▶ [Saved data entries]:
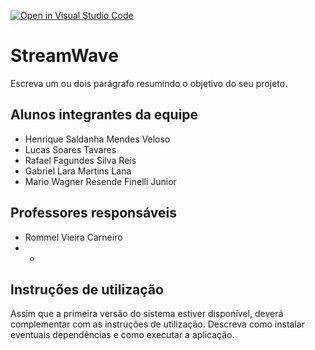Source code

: [![Open in Visual Studio Code](https://classroom.github.com/assets/open-in-vscode-718a45dd9cf7e7f842a935f5ebbe5719a5e09af4491e668f4dbf3b35d5cca122.svg)](https://classroom.github.com/online_ide?assignment_repo_id=10873042&assignment_repo_type=AssignmentRepo)
# StreamWave
Escreva um ou dois  parágrafo resumindo o objetivo do seu projeto.

## Alunos integrantes da equipe

* Henrique Saldanha Mendes Veloso 
* Lucas Soares Tavares
* Rafael Fagundes Silva Reis
* Gabriel Lara Martins Lana
* Mario Wagner Resende Finelli Junior

## Professores responsáveis

* Rommel Vieira Carneiro
* -

## Instruções de utilização

Assim que a primeira versão do sistema estiver disponível, deverá complementar com as instruções de utilização. Descreva como instalar eventuais dependências e como executar a aplicação.
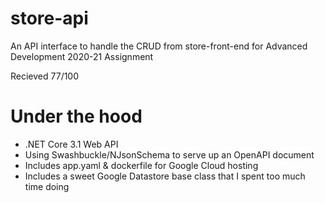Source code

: # store-api
An API interface to handle the CRUD from store-front-end for Advanced Development 2020-21 Assignment

Recieved 77/100

# Under the hood
- .NET Core 3.1 Web API
- Using Swashbuckle/NJsonSchema to serve up an OpenAPI document
- Includes app.yaml & dockerfile for Google Cloud hosting
- Includes a sweet Google Datastore base class that I spent too much time doing
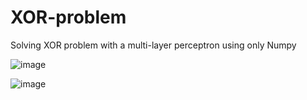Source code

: # XOR-problem
Solving XOR problem with a multi-layer perceptron using only Numpy


![image](https://user-images.githubusercontent.com/37270069/81373204-20ef3d80-9137-11ea-8beb-0687f729709f.png)


![image](https://user-images.githubusercontent.com/37270069/81373525-e508a800-9137-11ea-8225-9b6c5ed0b489.png)
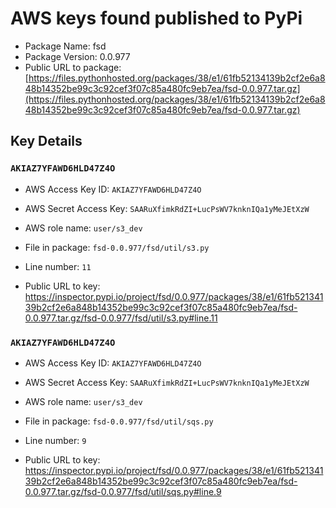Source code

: # AWS keys found published to PyPi

* Package Name: fsd
* Package Version: 0.0.977
* Public URL to package: [https://files.pythonhosted.org/packages/38/e1/61fb52134139b2cf2e6a848b14352be99c3c92cef3f07c85a480fc9eb7ea/fsd-0.0.977.tar.gz](https://files.pythonhosted.org/packages/38/e1/61fb52134139b2cf2e6a848b14352be99c3c92cef3f07c85a480fc9eb7ea/fsd-0.0.977.tar.gz)

## Key Details

### `AKIAZ7YFAWD6HLD47Z4O`

* AWS Access Key ID: `AKIAZ7YFAWD6HLD47Z4O`
* AWS Secret Access Key: `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` 
* AWS role name: `user/s3_dev`
* File in package: `fsd-0.0.977/fsd/util/s3.py`
* Line number: `11`

* Public URL to key: https://inspector.pypi.io/project/fsd/0.0.977/packages/38/e1/61fb52134139b2cf2e6a848b14352be99c3c92cef3f07c85a480fc9eb7ea/fsd-0.0.977.tar.gz/fsd-0.0.977/fsd/util/s3.py#line.11



### `AKIAZ7YFAWD6HLD47Z4O`

* AWS Access Key ID: `AKIAZ7YFAWD6HLD47Z4O`
* AWS Secret Access Key: `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` 
* AWS role name: `user/s3_dev`
* File in package: `fsd-0.0.977/fsd/util/sqs.py`
* Line number: `9`

* Public URL to key: https://inspector.pypi.io/project/fsd/0.0.977/packages/38/e1/61fb52134139b2cf2e6a848b14352be99c3c92cef3f07c85a480fc9eb7ea/fsd-0.0.977.tar.gz/fsd-0.0.977/fsd/util/sqs.py#line.9


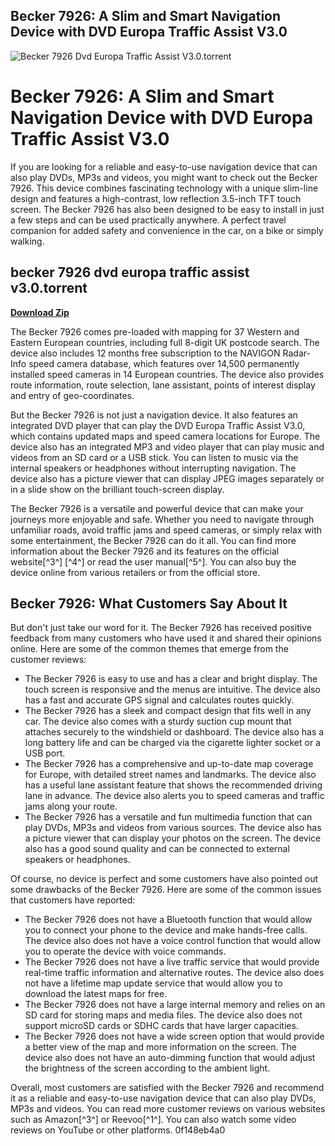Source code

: ## Becker 7926: A Slim and Smart Navigation Device with DVD Europa Traffic Assist V3.0

 
![Becker 7926 Dvd Europa Traffic Assist V3.0.torrent](https://i341.photobucket.com/albums/o383/Snail-WORKS/endau%20rompin%20-%20buaya%20sangkut/P42891591.jpg)

 
# Becker 7926: A Slim and Smart Navigation Device with DVD Europa Traffic Assist V3.0
  
If you are looking for a reliable and easy-to-use navigation device that can also play DVDs, MP3s and videos, you might want to check out the Becker 7926. This device combines fascinating technology with a unique slim-line design and features a high-contrast, low reflection 3.5-inch TFT touch screen. The Becker 7926 has also been designed to be easy to install in just a few steps and can be used practically anywhere. A perfect travel companion for added safety and convenience in the car, on a bike or simply walking.
 
## becker 7926 dvd europa traffic assist v3.0.torrent


[**Download Zip**](https://www.google.com/url?q=https%3A%2F%2Furlin.us%2F2tLpOj&sa=D&sntz=1&usg=AOvVaw0r2fwpAqoGiVXR9m1EE4qb)

  
The Becker 7926 comes pre-loaded with mapping for 37 Western and Eastern European countries, including full 8-digit UK postcode search. The device also includes 12 months free subscription to the NAVIGON Radar-Info speed camera database, which features over 14,500 permanently installed speed cameras in 14 European countries. The device also provides route information, route selection, lane assistant, points of interest display and entry of geo-coordinates.
  
But the Becker 7926 is not just a navigation device. It also features an integrated DVD player that can play the DVD Europa Traffic Assist V3.0, which contains updated maps and speed camera locations for Europe. The device also has an integrated MP3 and video player that can play music and videos from an SD card or a USB stick. You can listen to music via the internal speakers or headphones without interrupting navigation. The device also has a picture viewer that can display JPEG images separately or in a slide show on the brilliant touch-screen display.
  
The Becker 7926 is a versatile and powerful device that can make your journeys more enjoyable and safe. Whether you need to navigate through unfamiliar roads, avoid traffic jams and speed cameras, or simply relax with some entertainment, the Becker 7926 can do it all. You can find more information about the Becker 7926 and its features on the official website[^3^] [^4^] or read the user manual[^5^]. You can also buy the device online from various retailers or from the official store.
  
## Becker 7926: What Customers Say About It
  
But don't just take our word for it. The Becker 7926 has received positive feedback from many customers who have used it and shared their opinions online. Here are some of the common themes that emerge from the customer reviews:
  
- The Becker 7926 is easy to use and has a clear and bright display. The touch screen is responsive and the menus are intuitive. The device also has a fast and accurate GPS signal and calculates routes quickly.
- The Becker 7926 has a sleek and compact design that fits well in any car. The device also comes with a sturdy suction cup mount that attaches securely to the windshield or dashboard. The device also has a long battery life and can be charged via the cigarette lighter socket or a USB port.
- The Becker 7926 has a comprehensive and up-to-date map coverage for Europe, with detailed street names and landmarks. The device also has a useful lane assistant feature that shows the recommended driving lane in advance. The device also alerts you to speed cameras and traffic jams along your route.
- The Becker 7926 has a versatile and fun multimedia function that can play DVDs, MP3s and videos from various sources. The device also has a picture viewer that can display your photos on the screen. The device also has a good sound quality and can be connected to external speakers or headphones.

Of course, no device is perfect and some customers have also pointed out some drawbacks of the Becker 7926. Here are some of the common issues that customers have reported:

- The Becker 7926 does not have a Bluetooth function that would allow you to connect your phone to the device and make hands-free calls. The device also does not have a voice control function that would allow you to operate the device with voice commands.
- The Becker 7926 does not have a live traffic service that would provide real-time traffic information and alternative routes. The device also does not have a lifetime map update service that would allow you to download the latest maps for free.
- The Becker 7926 does not have a large internal memory and relies on an SD card for storing maps and media files. The device also does not support microSD cards or SDHC cards that have larger capacities.
- The Becker 7926 does not have a wide screen option that would provide a better view of the map and more information on the screen. The device also does not have an auto-dimming function that would adjust the brightness of the screen according to the ambient light.

Overall, most customers are satisfied with the Becker 7926 and recommend it as a reliable and easy-to-use navigation device that can also play DVDs, MP3s and videos. You can read more customer reviews on various websites such as Amazon[^3^] or Reevoo[^1^]. You can also watch some video reviews on YouTube or other platforms.
 0f148eb4a0
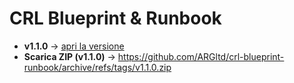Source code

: # CRL Blueprint & Runbook
- **v1.1.0** → [apri la versione](./v1.1.0/)
- **Scarica ZIP (v1.1.0)** → https://github.com/ARGltd/crl-blueprint-runbook/archive/refs/tags/v1.1.0.zip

▶ [EXERCISE AIM]: Leaving the pictures behind, return every line above exactly.

▶ [WRITTEN RESPONSE]:
Source code

: [![Open in Visual Studio Code](https://classroom.github.com/assets/open-in-vscode-718a45dd9cf7e7f842a935f5ebbe5719a5e09af4491e668f4dbf3b35d5cca122.svg)](https://classroom.github.com/online_ide?assignment_repo_id=10873042&assignment_repo_type=AssignmentRepo)
# StreamWave
Escreva um ou dois  parágrafo resumindo o objetivo do seu projeto.

## Alunos integrantes da equipe

* Henrique Saldanha Mendes Veloso 
* Lucas Soares Tavares
* Rafael Fagundes Silva Reis
* Gabriel Lara Martins Lana
* Mario Wagner Resende Finelli Junior

## Professores responsáveis

* Rommel Vieira Carneiro
* -

## Instruções de utilização

Assim que a primeira versão do sistema estiver disponível, deverá complementar com as instruções de utilização. Descreva como instalar eventuais dependências e como executar a aplicação.
Source code

: # store-api
An API interface to handle the CRUD from store-front-end for Advanced Development 2020-21 Assignment

Recieved 77/100

# Under the hood
- .NET Core 3.1 Web API
- Using Swashbuckle/NJsonSchema to serve up an OpenAPI document
- Includes app.yaml & dockerfile for Google Cloud hosting
- Includes a sweet Google Datastore base class that I spent too much time doing
Source code

: # XOR-problem
Solving XOR problem with a multi-layer perceptron using only Numpy


![image](https://user-images.githubusercontent.com/37270069/81373204-20ef3d80-9137-11ea-8beb-0687f729709f.png)


![image](https://user-images.githubusercontent.com/37270069/81373525-e508a800-9137-11ea-8225-9b6c5ed0b489.png)
Source code

: # AWS keys found published to PyPi

* Package Name: fsd
* Package Version: 0.0.977
* Public URL to package: [https://files.pythonhosted.org/packages/38/e1/61fb52134139b2cf2e6a848b14352be99c3c92cef3f07c85a480fc9eb7ea/fsd-0.0.977.tar.gz](https://files.pythonhosted.org/packages/38/e1/61fb52134139b2cf2e6a848b14352be99c3c92cef3f07c85a480fc9eb7ea/fsd-0.0.977.tar.gz)

## Key Details

### `AKIAZ7YFAWD6HLD47Z4O`

* AWS Access Key ID: `AKIAZ7YFAWD6HLD47Z4O`
* AWS Secret Access Key: `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` 
* AWS role name: `user/s3_dev`
* File in package: `fsd-0.0.977/fsd/util/s3.py`
* Line number: `11`

* Public URL to key: https://inspector.pypi.io/project/fsd/0.0.977/packages/38/e1/61fb52134139b2cf2e6a848b14352be99c3c92cef3f07c85a480fc9eb7ea/fsd-0.0.977.tar.gz/fsd-0.0.977/fsd/util/s3.py#line.11



### `AKIAZ7YFAWD6HLD47Z4O`

* AWS Access Key ID: `AKIAZ7YFAWD6HLD47Z4O`
* AWS Secret Access Key: `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` 
* AWS role name: `user/s3_dev`
* File in package: `fsd-0.0.977/fsd/util/sqs.py`
* Line number: `9`

* Public URL to key: https://inspector.pypi.io/project/fsd/0.0.977/packages/38/e1/61fb52134139b2cf2e6a848b14352be99c3c92cef3f07c85a480fc9eb7ea/fsd-0.0.977.tar.gz/fsd-0.0.977/fsd/util/sqs.py#line.9


Source code

: ## Becker 7926: A Slim and Smart Navigation Device with DVD Europa Traffic Assist V3.0

 
![Becker 7926 Dvd Europa Traffic Assist V3.0.torrent](https://i341.photobucket.com/albums/o383/Snail-WORKS/endau%20rompin%20-%20buaya%20sangkut/P42891591.jpg)

 
# Becker 7926: A Slim and Smart Navigation Device with DVD Europa Traffic Assist V3.0
  
If you are looking for a reliable and easy-to-use navigation device that can also play DVDs, MP3s and videos, you might want to check out the Becker 7926. This device combines fascinating technology with a unique slim-line design and features a high-contrast, low reflection 3.5-inch TFT touch screen. The Becker 7926 has also been designed to be easy to install in just a few steps and can be used practically anywhere. A perfect travel companion for added safety and convenience in the car, on a bike or simply walking.
 
## becker 7926 dvd europa traffic assist v3.0.torrent


[**Download Zip**](https://www.google.com/url?q=https%3A%2F%2Furlin.us%2F2tLpOj&sa=D&sntz=1&usg=AOvVaw0r2fwpAqoGiVXR9m1EE4qb)

  
The Becker 7926 comes pre-loaded with mapping for 37 Western and Eastern European countries, including full 8-digit UK postcode search. The device also includes 12 months free subscription to the NAVIGON Radar-Info speed camera database, which features over 14,500 permanently installed speed cameras in 14 European countries. The device also provides route information, route selection, lane assistant, points of interest display and entry of geo-coordinates.
  
But the Becker 7926 is not just a navigation device. It also features an integrated DVD player that can play the DVD Europa Traffic Assist V3.0, which contains updated maps and speed camera locations for Europe. The device also has an integrated MP3 and video player that can play music and videos from an SD card or a USB stick. You can listen to music via the internal speakers or headphones without interrupting navigation. The device also has a picture viewer that can display JPEG images separately or in a slide show on the brilliant touch-screen display.
  
The Becker 7926 is a versatile and powerful device that can make your journeys more enjoyable and safe. Whether you need to navigate through unfamiliar roads, avoid traffic jams and speed cameras, or simply relax with some entertainment, the Becker 7926 can do it all. You can find more information about the Becker 7926 and its features on the official website[^3^] [^4^] or read the user manual[^5^]. You can also buy the device online from various retailers or from the official store.
  
## Becker 7926: What Customers Say About It
  
But don't just take our word for it. The Becker 7926 has received positive feedback from many customers who have used it and shared their opinions online. Here are some of the common themes that emerge from the customer reviews:
  
- The Becker 7926 is easy to use and has a clear and bright display. The touch screen is responsive and the menus are intuitive. The device also has a fast and accurate GPS signal and calculates routes quickly.
- The Becker 7926 has a sleek and compact design that fits well in any car. The device also comes with a sturdy suction cup mount that attaches securely to the windshield or dashboard. The device also has a long battery life and can be charged via the cigarette lighter socket or a USB port.
- The Becker 7926 has a comprehensive and up-to-date map coverage for Europe, with detailed street names and landmarks. The device also has a useful lane assistant feature that shows the recommended driving lane in advance. The device also alerts you to speed cameras and traffic jams along your route.
- The Becker 7926 has a versatile and fun multimedia function that can play DVDs, MP3s and videos from various sources. The device also has a picture viewer that can display your photos on the screen. The device also has a good sound quality and can be connected to external speakers or headphones.

Of course, no device is perfect and some customers have also pointed out some drawbacks of the Becker 7926. Here are some of the common issues that customers have reported:

- The Becker 7926 does not have a Bluetooth function that would allow you to connect your phone to the device and make hands-free calls. The device also does not have a voice control function that would allow you to operate the device with voice commands.
- The Becker 7926 does not have a live traffic service that would provide real-time traffic information and alternative routes. The device also does not have a lifetime map update service that would allow you to download the latest maps for free.
- The Becker 7926 does not have a large internal memory and relies on an SD card for storing maps and media files. The device also does not support microSD cards or SDHC cards that have larger capacities.
- The Becker 7926 does not have a wide screen option that would provide a better view of the map and more information on the screen. The device also does not have an auto-dimming function that would adjust the brightness of the screen according to the ambient light.

Overall, most customers are satisfied with the Becker 7926 and recommend it as a reliable and easy-to-use navigation device that can also play DVDs, MP3s and videos. You can read more customer reviews on various websites such as Amazon[^3^] or Reevoo[^1^]. You can also watch some video reviews on YouTube or other platforms.
 0f148eb4a0
Source code

: # CRL Blueprint & Runbook
- **v1.1.0** → [apri la versione](./v1.1.0/)
- **Scarica ZIP (v1.1.0)** → https://github.com/ARGltd/crl-blueprint-runbook/archive/refs/tags/v1.1.0.zip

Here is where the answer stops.